Saved data entries
══════════

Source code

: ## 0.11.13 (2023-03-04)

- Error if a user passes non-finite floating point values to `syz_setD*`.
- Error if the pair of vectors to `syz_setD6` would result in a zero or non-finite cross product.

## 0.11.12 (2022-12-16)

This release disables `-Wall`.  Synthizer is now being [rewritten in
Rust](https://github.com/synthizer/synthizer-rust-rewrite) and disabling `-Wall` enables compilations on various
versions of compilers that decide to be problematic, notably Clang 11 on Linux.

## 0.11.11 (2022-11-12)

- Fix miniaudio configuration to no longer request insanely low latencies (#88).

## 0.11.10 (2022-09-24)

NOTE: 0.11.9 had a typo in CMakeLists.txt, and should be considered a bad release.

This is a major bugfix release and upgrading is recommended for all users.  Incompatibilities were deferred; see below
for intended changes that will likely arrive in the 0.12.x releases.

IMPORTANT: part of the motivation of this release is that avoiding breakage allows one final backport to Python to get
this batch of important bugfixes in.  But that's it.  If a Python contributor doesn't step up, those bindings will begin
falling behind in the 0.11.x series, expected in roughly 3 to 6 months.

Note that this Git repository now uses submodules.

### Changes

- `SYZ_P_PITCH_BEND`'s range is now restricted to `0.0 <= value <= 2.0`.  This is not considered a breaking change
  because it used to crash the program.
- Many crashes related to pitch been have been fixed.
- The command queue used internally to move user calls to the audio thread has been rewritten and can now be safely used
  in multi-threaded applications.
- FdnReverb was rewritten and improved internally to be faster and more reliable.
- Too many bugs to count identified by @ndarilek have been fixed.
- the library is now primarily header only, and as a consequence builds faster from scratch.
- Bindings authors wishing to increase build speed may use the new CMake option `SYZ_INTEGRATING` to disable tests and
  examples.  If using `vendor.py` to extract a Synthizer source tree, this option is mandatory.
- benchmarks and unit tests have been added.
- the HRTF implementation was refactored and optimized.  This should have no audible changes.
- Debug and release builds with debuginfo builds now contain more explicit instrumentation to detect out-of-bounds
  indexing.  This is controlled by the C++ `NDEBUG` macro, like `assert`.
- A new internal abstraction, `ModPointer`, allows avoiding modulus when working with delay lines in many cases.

══════════

Taking the lines above, repeat exactly those from the line that contains "versions of compilers" through the line that contains "- the HRTF implementation", and both of those lines as well. Include nothing else.

= Response area =
versions of compilers that decide to be problematic, notably Clang 11 on Linux.

## 0.11.11 (2022-11-12)

- Fix miniaudio configuration to no longer request insanely low latencies (#88).

## 0.11.10 (2022-09-24)

NOTE: 0.11.9 had a typo in CMakeLists.txt, and should be considered a bad release.

This is a major bugfix release and upgrading is recommended for all users.  Incompatibilities were deferred; see below
for intended changes that will likely arrive in the 0.12.x releases.

IMPORTANT: part of the motivation of this release is that avoiding breakage allows one final backport to Python to get
this batch of important bugfixes in.  But that's it.  If a Python contributor doesn't step up, those bindings will begin
falling behind in the 0.11.x series, expected in roughly 3 to 6 months.

Note that this Git repository now uses submodules.

### Changes

- `SYZ_P_PITCH_BEND`'s range is now restricted to `0.0 <= value <= 2.0`.  This is not considered a breaking change
  because it used to crash the program.
- Many crashes related to pitch been have been fixed.
- The command queue used internally to move user calls to the audio thread has been rewritten and can now be safely used
  in multi-threaded applications.
- FdnReverb was rewritten and improved internally to be faster and more reliable.
- Too many bugs to count identified by @ndarilek have been fixed.
- the library is now primarily header only, and as a consequence builds faster from scratch.
- Bindings authors wishing to increase build speed may use the new CMake option `SYZ_INTEGRATING` to disable tests and
  examples.  If using `vendor.py` to extract a Synthizer source tree, this option is mandatory.
- benchmarks and unit tests have been added.
- the HRTF implementation was refactored and optimized.  This should have no audible changes.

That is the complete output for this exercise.